I believe what you suggest could work only with semantic HTML without any advanced styling - no floating elements, no flexbox/grid, no absolute/relative positioning etc. This then means return to static text based websites which is fine for many use cases, but not for all.
Ideally, rich web apps which actually need all the CSS/APIs could use them, while the text-based sites would keep custom styling/JS to minimum (which would allow reasonable user-defined styling). But it's impossible to force this dichotomy in practice.
Overriding all css is so popular a concept that no Firefox plugin to do that has more than 100k downloads (and firefox users are probably the most likely to fidget with things like that).

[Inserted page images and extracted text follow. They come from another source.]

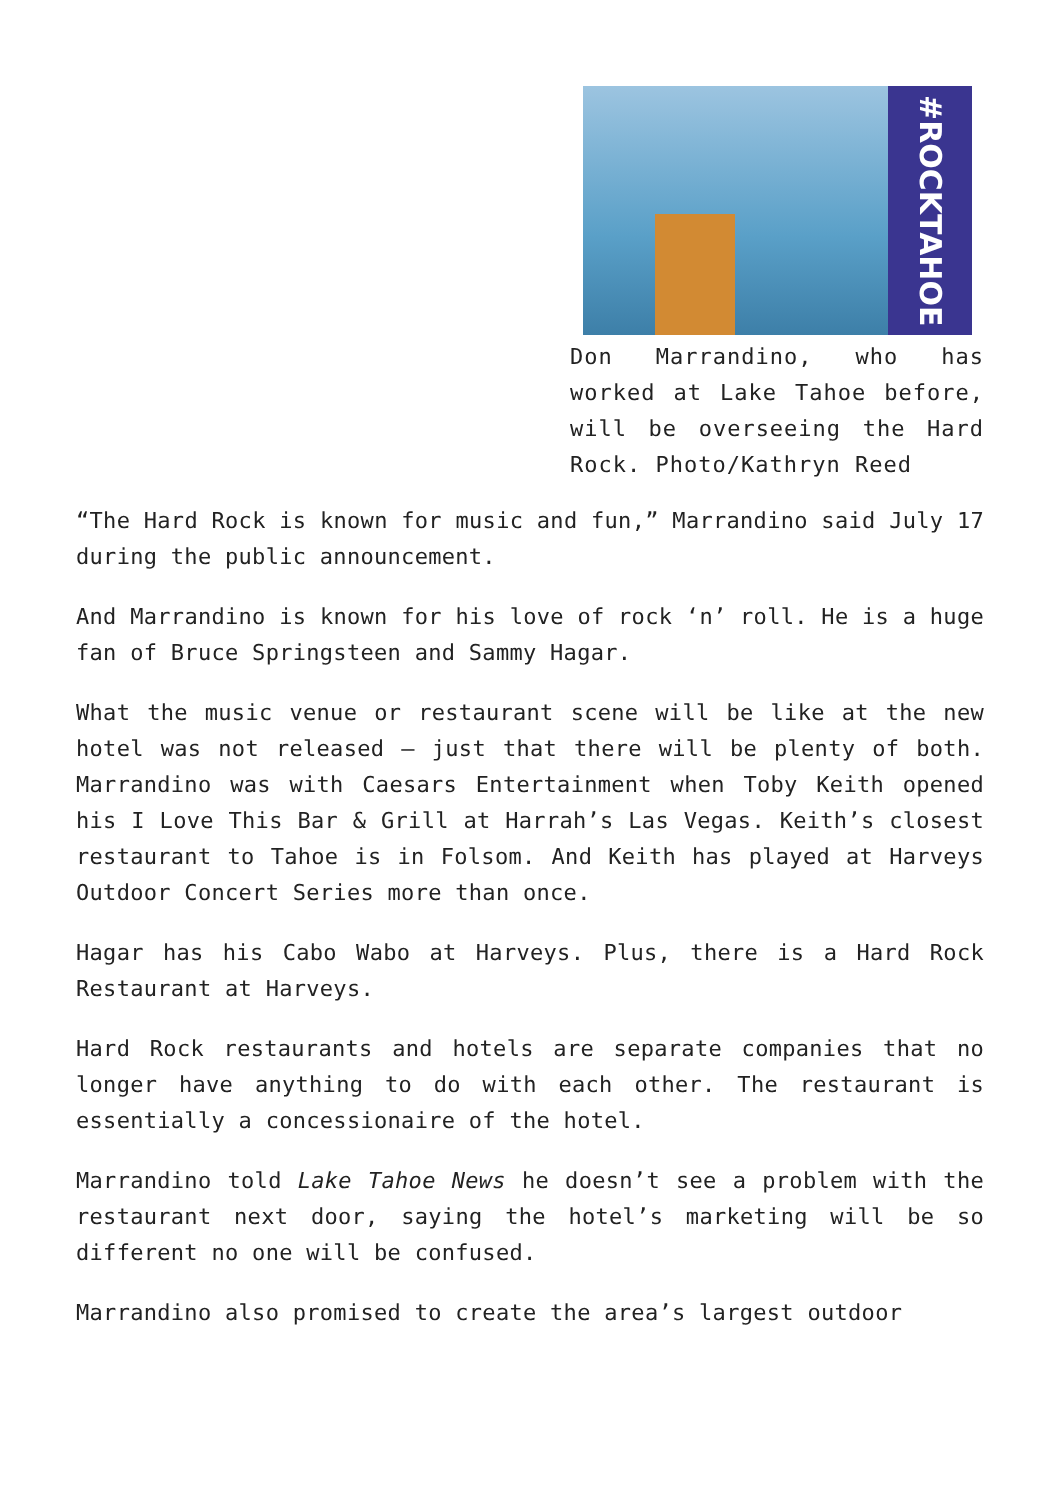#ROCKTAHOE
Don Marrandino, who has worked at Lake Tahoe before, will be overseeing the Hard Rock. Photo/Kathryn Reed
“The Hard Rock is known for music and fun,” Marrandino said July 17 during the public announcement.
And Marrandino is known for his love of rock ‘n’ roll. He is a huge fan of Bruce Springsteen and Sammy Hagar.
What the music venue or restaurant scene will be like at the new hotel was not released – just that there will be plenty of both. Marrandino was with Caesars Entertainment when Toby Keith opened his I Love This Bar & Grill at Harrah’s Las Vegas. Keith’s closest restaurant to Tahoe is in Folsom. And Keith has played at Harveys Outdoor Concert Series more than once.
Hagar has his Cabo Wabo at Harveys. Plus, there is a Hard Rock Restaurant at Harveys.
Hard Rock restaurants and hotels are separate companies that no longer have anything to do with each other. The restaurant is essentially a concessionaire of the hotel.
Marrandino told Lake Tahoe News he doesn’t see a problem with the restaurant next door, saying the hotel’s marketing will be so different no one will be confused.
Marrandino also promised to create the area’s largest outdoor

A radical idea - people should be able to create whatever they want in whatever colours and fonts they want and have it shown to viewers the way they want, at least unless the viewer explicitly objects.
They can make custom ones when a native one doesn't exist.
There's literally no reason to write your own implementation of a drop-down menu. Zero. None.
And yet, I occasionally run into a site where I need to enter my mailing address, and they have a drop-down menu to choose my state. In a native component, I can just tab to it, type "or", and Oregon (or OR if they're using the abbreviation) will be chosen, and I can just tab on to the next input field.
But every now and then, I find myself on a form where that doesn't work. It turns out, what looks like a drop-down menu is actually a fancy div, and when you click on it, another div pops up with divs for each item. Oh, but I can't even use my keyboard to choose an option! I HAVE to click!
WHY DO WEB DEVS DO THIS!? What was gained by this? Someone spent time to reimplement something for absolutely zero gain, and a LOT of loss! WHY!?
And my complaints don't even begin to address how the custom solution is probably awful for accessibility.
You don't need to make a custom button.
You don't need a custom date picker.
I'm struggling to think what custom components you think need to be made.
My best guess is that these abominations are made in order to adhere to some pre-made design that specified all the visual aspects without regard for the existing technology. If somebody gives you an export of a design made in Photoshop and says that you need to match it pixel for pixel, that design might not be readily implementable. Depending on the approvals needed, or the cost of hiring external designers, asking them to revisit the design in order to match the tech stack might be politically infeasible.
So instead of design being the intersection of form and function, design becomes entirely detached from the function.
Lets say a date picker was not supported in html, I'd at least prefer they made one aggregating native buttons instead of from scratch with colored divs/whatever.